In her view, the basic problem is this: “Raw milk is not stable. You have these illnesses that will happen without controls.”

She did allow, though, that the scientific community doesn’t fully understand what makes people get ill from pathogens. “It is not just the germs. It is the immune system and you have this interplay…Fifty people go to a banquet and ten get sick.”

She said that public health people are beginning to suspect that, based on the recent California illnesses blamed on raw milk–the two children who became very sick in 2006, and the health care worker in 2008–that raw milk isn’t a serious problem for everyone who consumes it. “One of our suspicions is it’s the recent drinkers of raw milk who are likeliest to get sick. You develop immunity. It’s a natural vaccine. You are self-vaccinating.”

She feels that the key to improving raw milk’s safety is to keep its distribution as local as possible. “I’d rather it be distributed and regulated locally.”

If it is going to be sold in retail food stores, she feels the warnings should be more prominent–large signs in front of the raw milk dairy case. “There is enough of a risk that there could be more warning.

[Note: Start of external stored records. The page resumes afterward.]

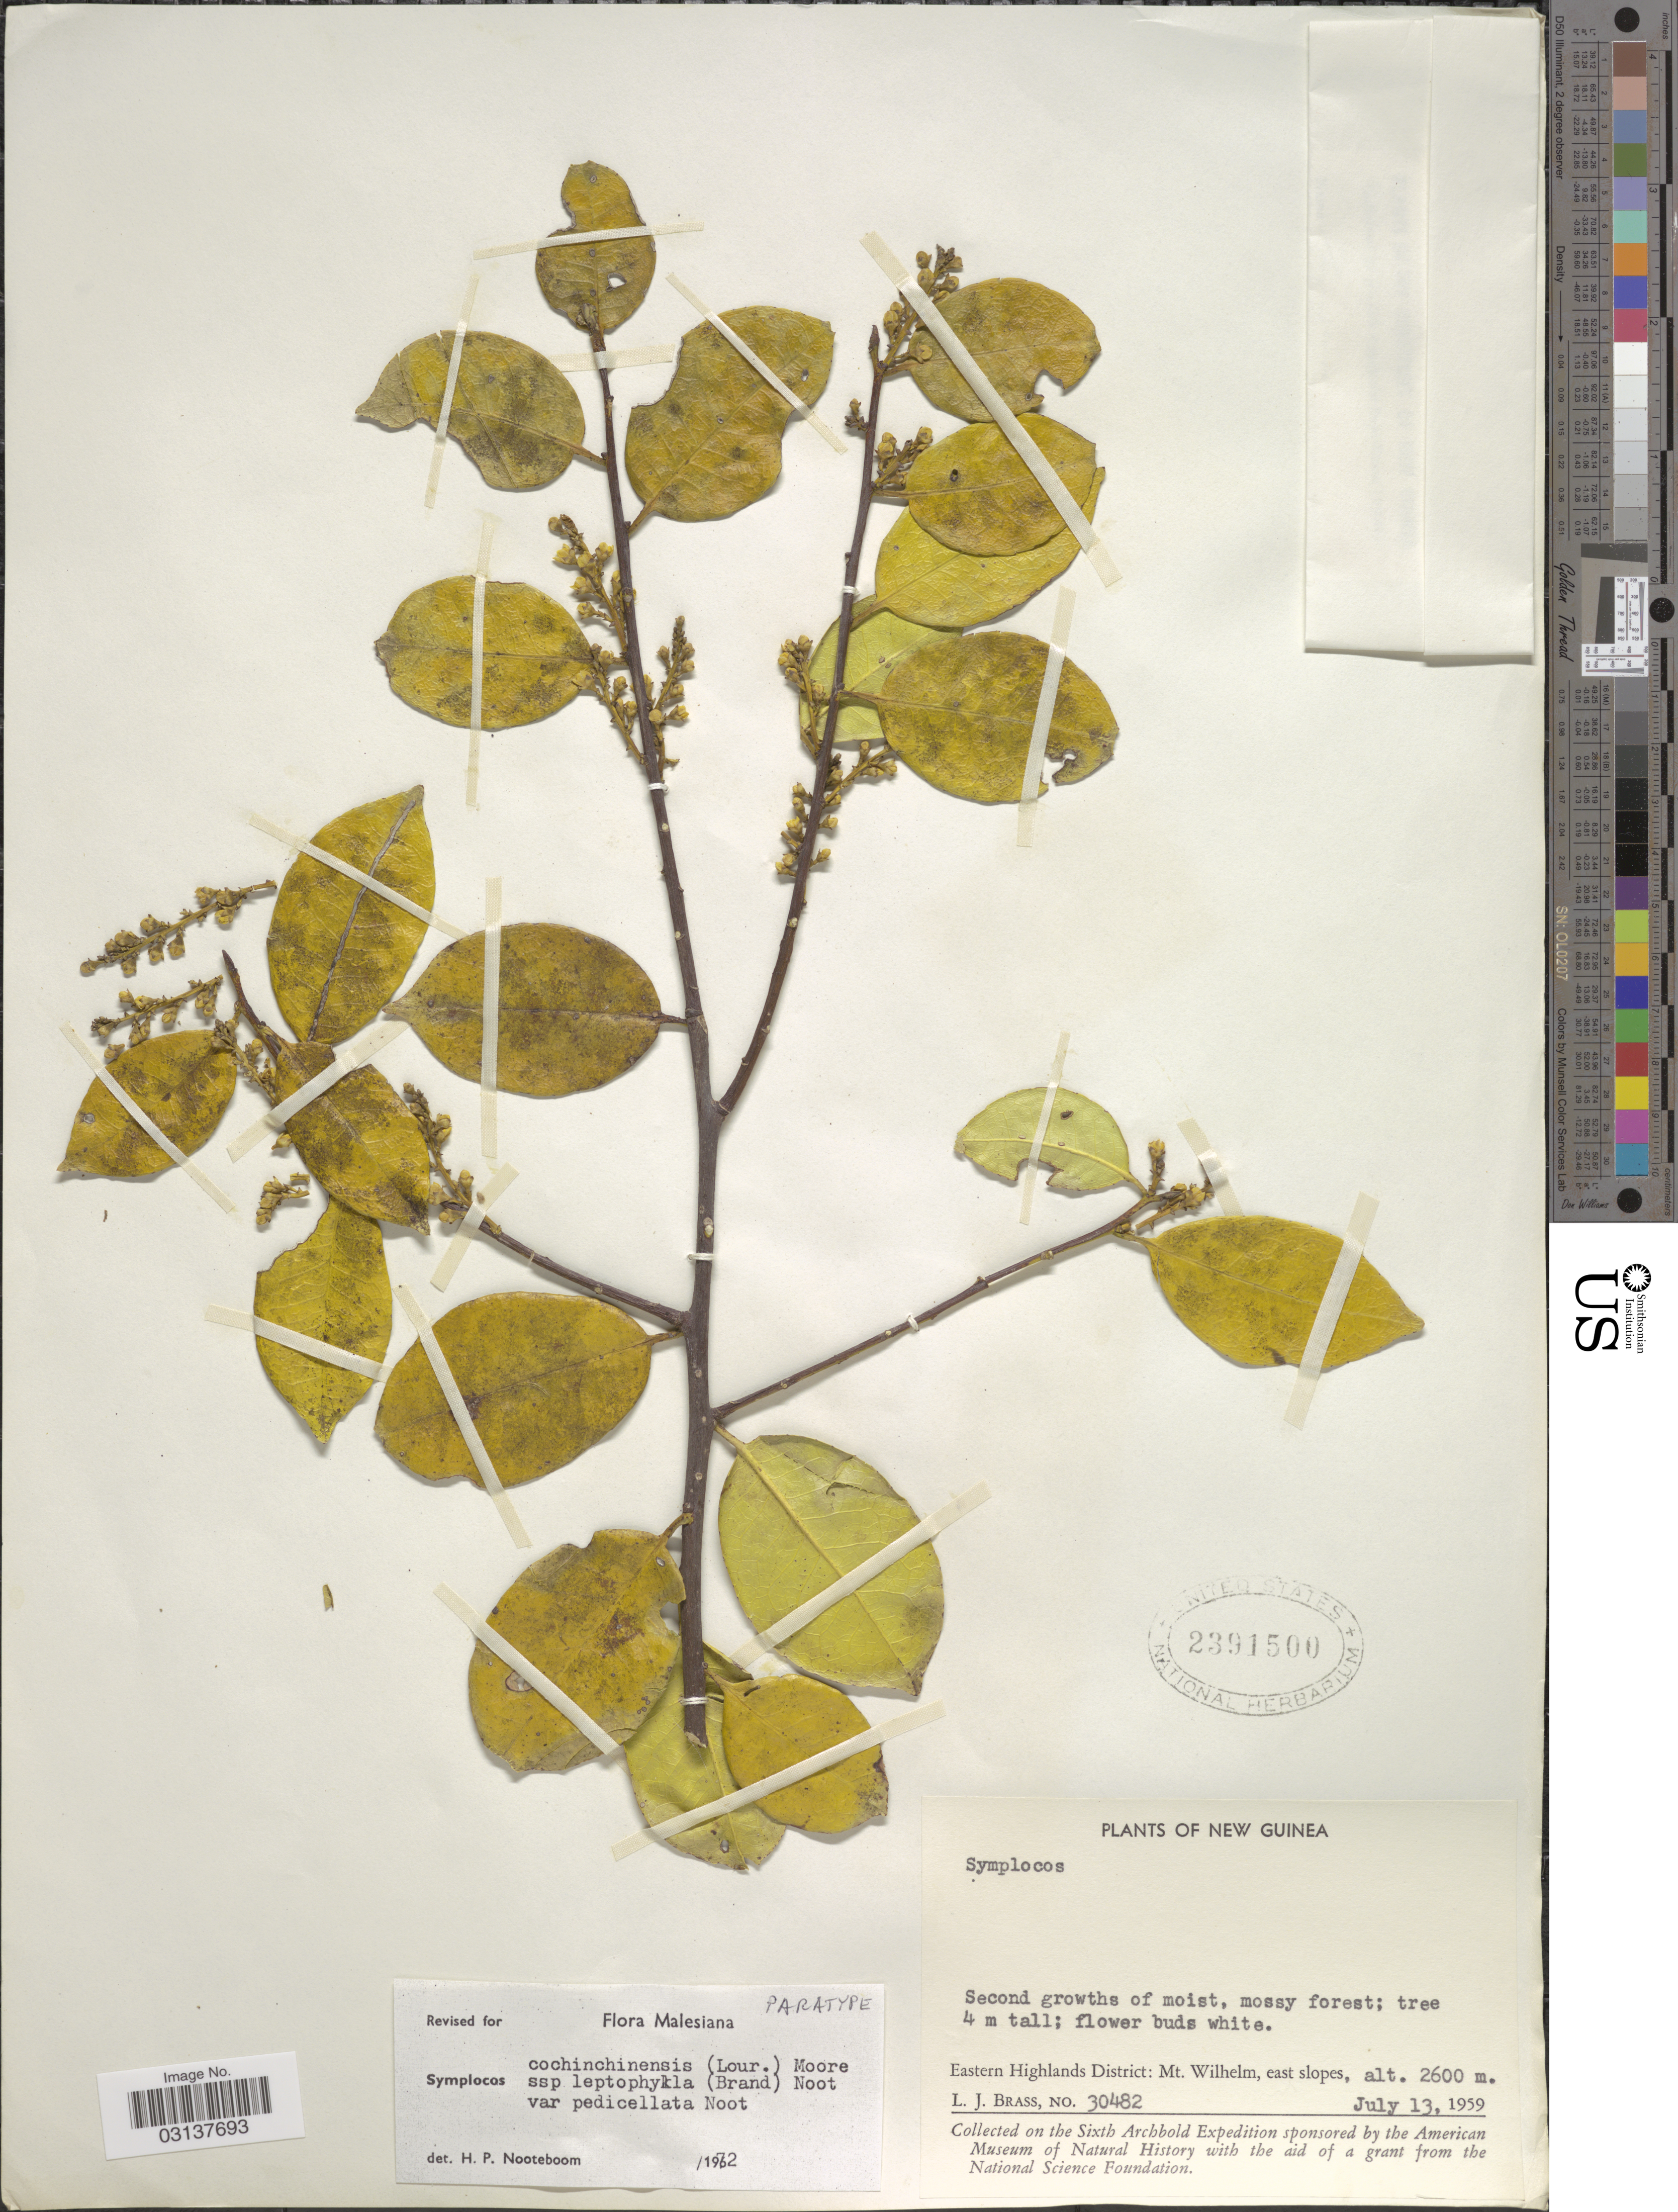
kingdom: Plantae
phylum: Tracheophyta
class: Magnoliopsida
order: Ericales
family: Symplocaceae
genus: Symplocos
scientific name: Symplocos cochinchinensis var. pedicellata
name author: Noot.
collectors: L. J. Brass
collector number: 30482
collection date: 1959-07-13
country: Papua New Guinea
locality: New Guinea, Eastern Highlands District: Mt. Wilhelm, east slopes.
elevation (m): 2600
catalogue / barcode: US 2391500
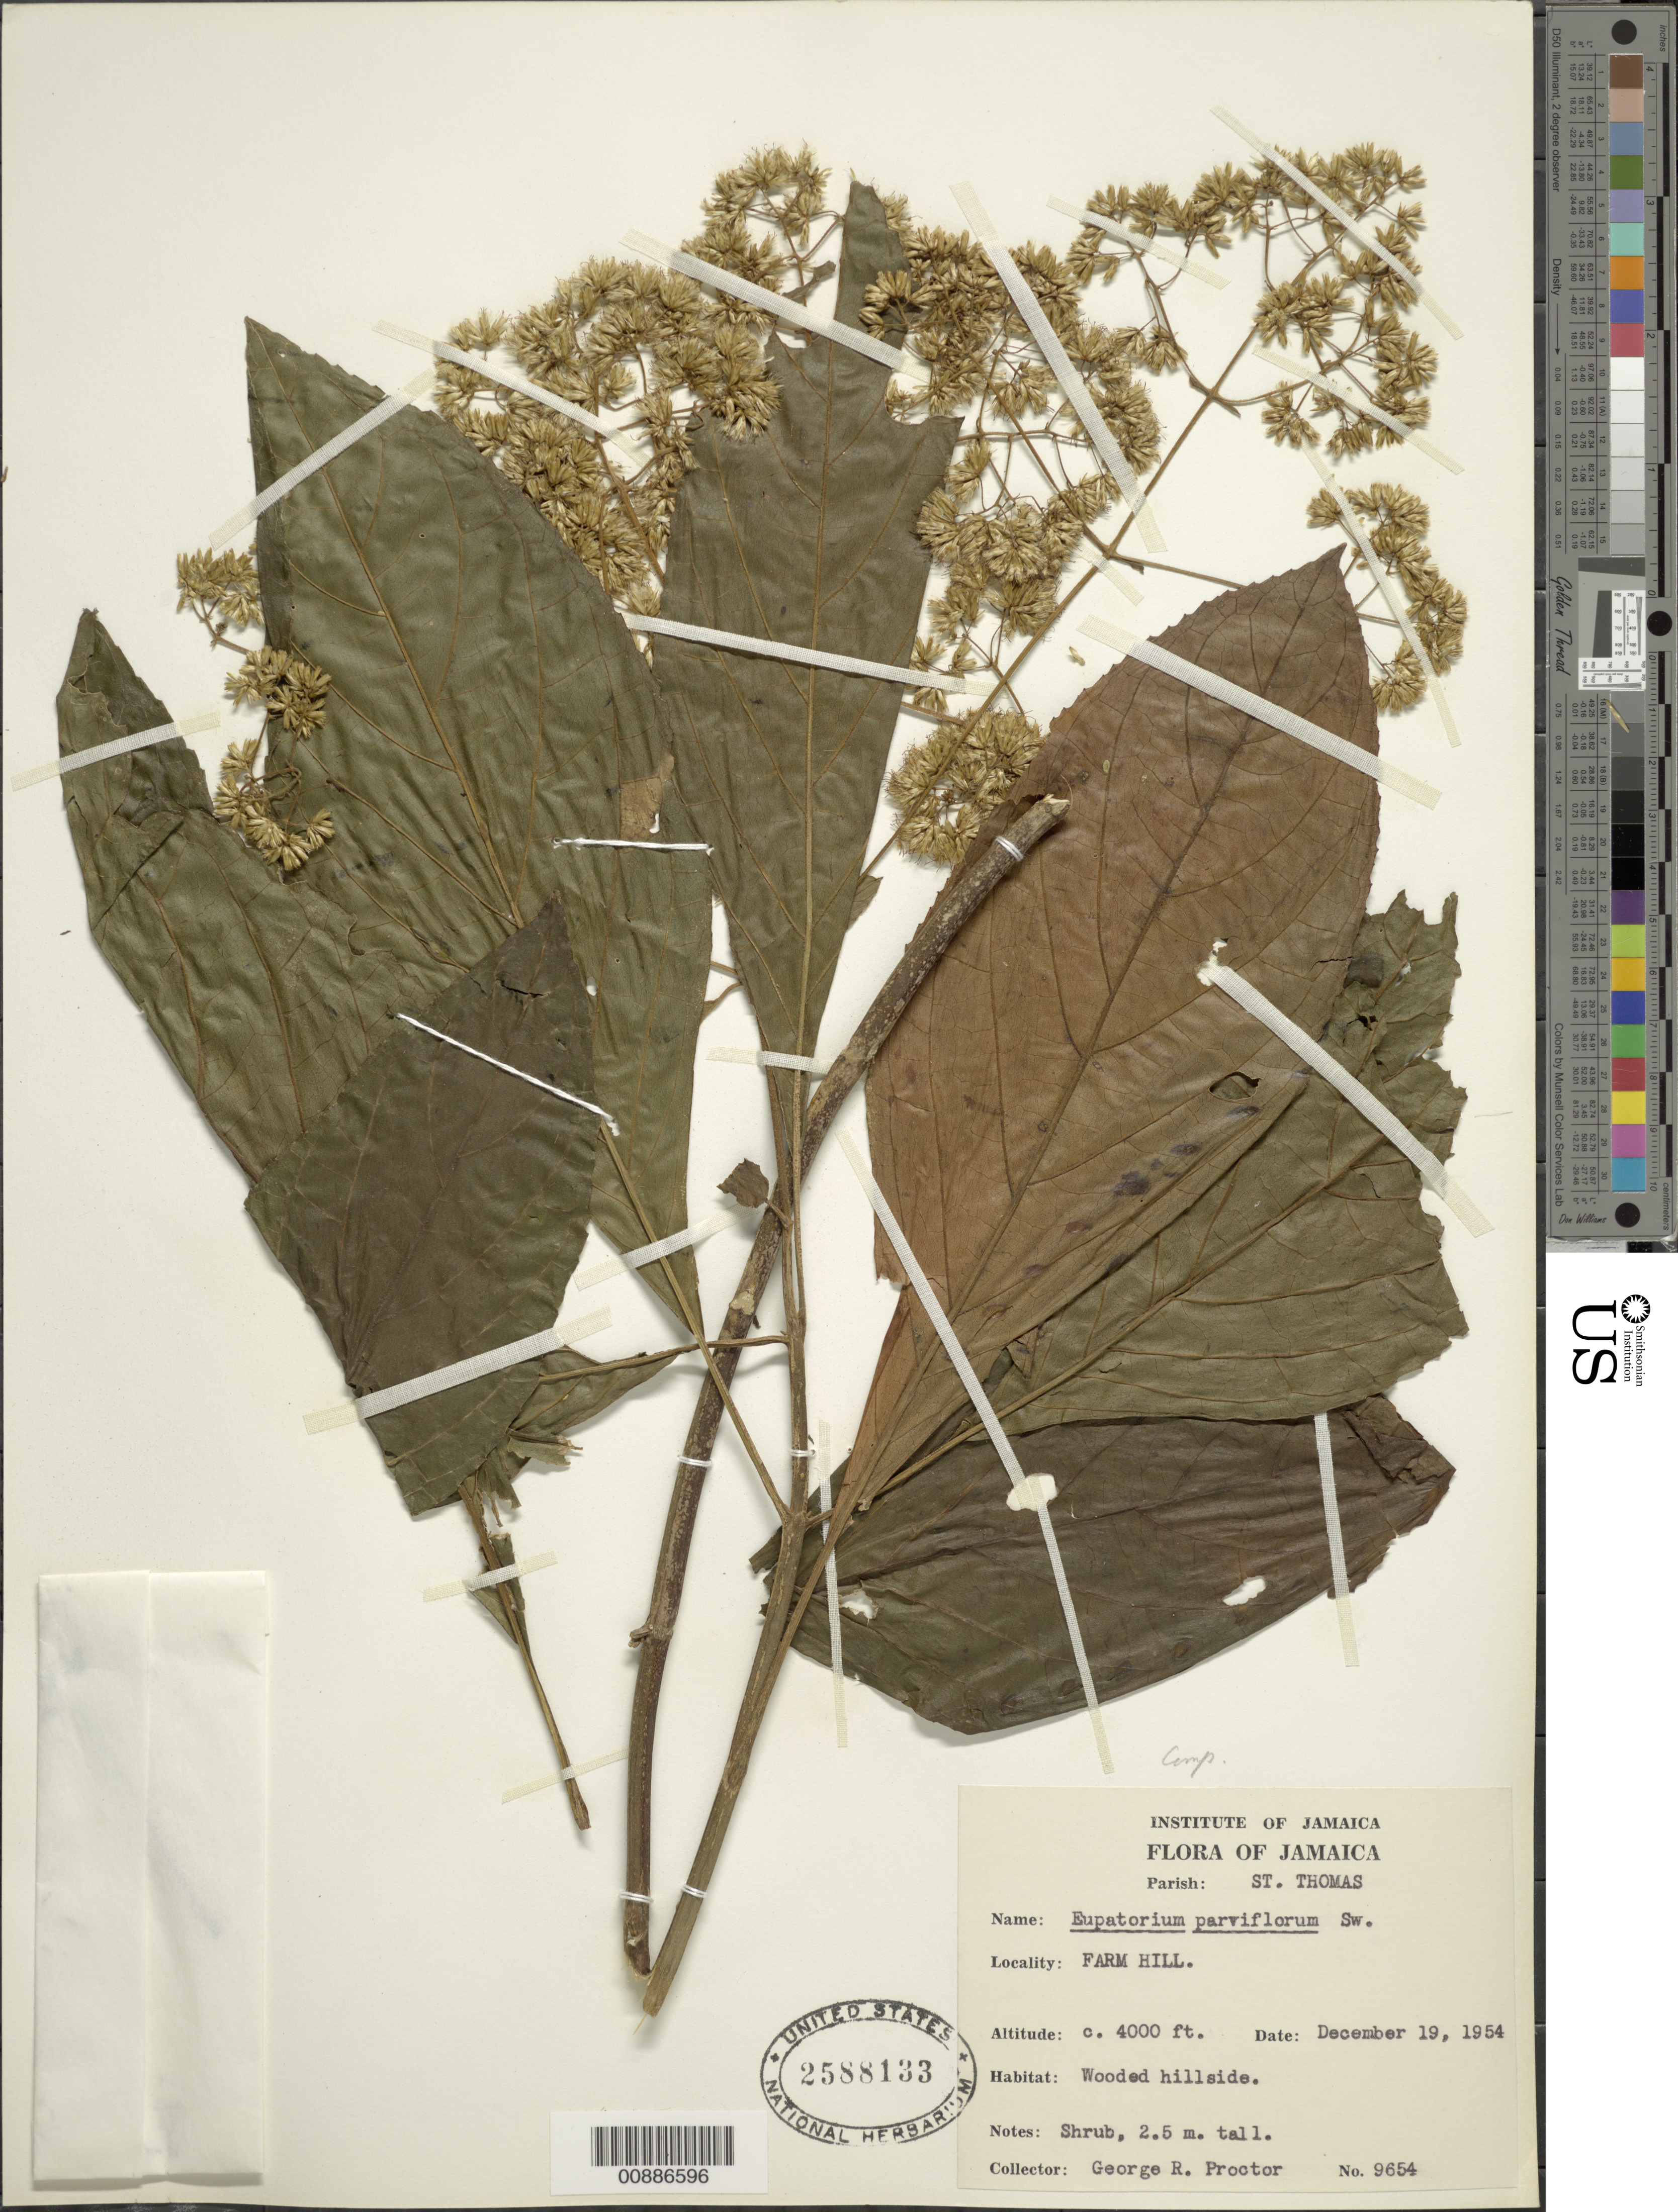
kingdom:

Then public health could walk away from it.”

Hmmm, a few large signs in front of the raw milk dairy case, saying in big letters what is now said in small labels on the bottle about unpasteurized milk potentially causing illness. If that’s the price for getting the regulators to “walk away,” might it be worth considering?

It sure would be nice to be able to discuss such questions in open forums rather than via anonymous experts. As it turns out, we may live in different worlds, but the common ground isn’t necessarily that far afield.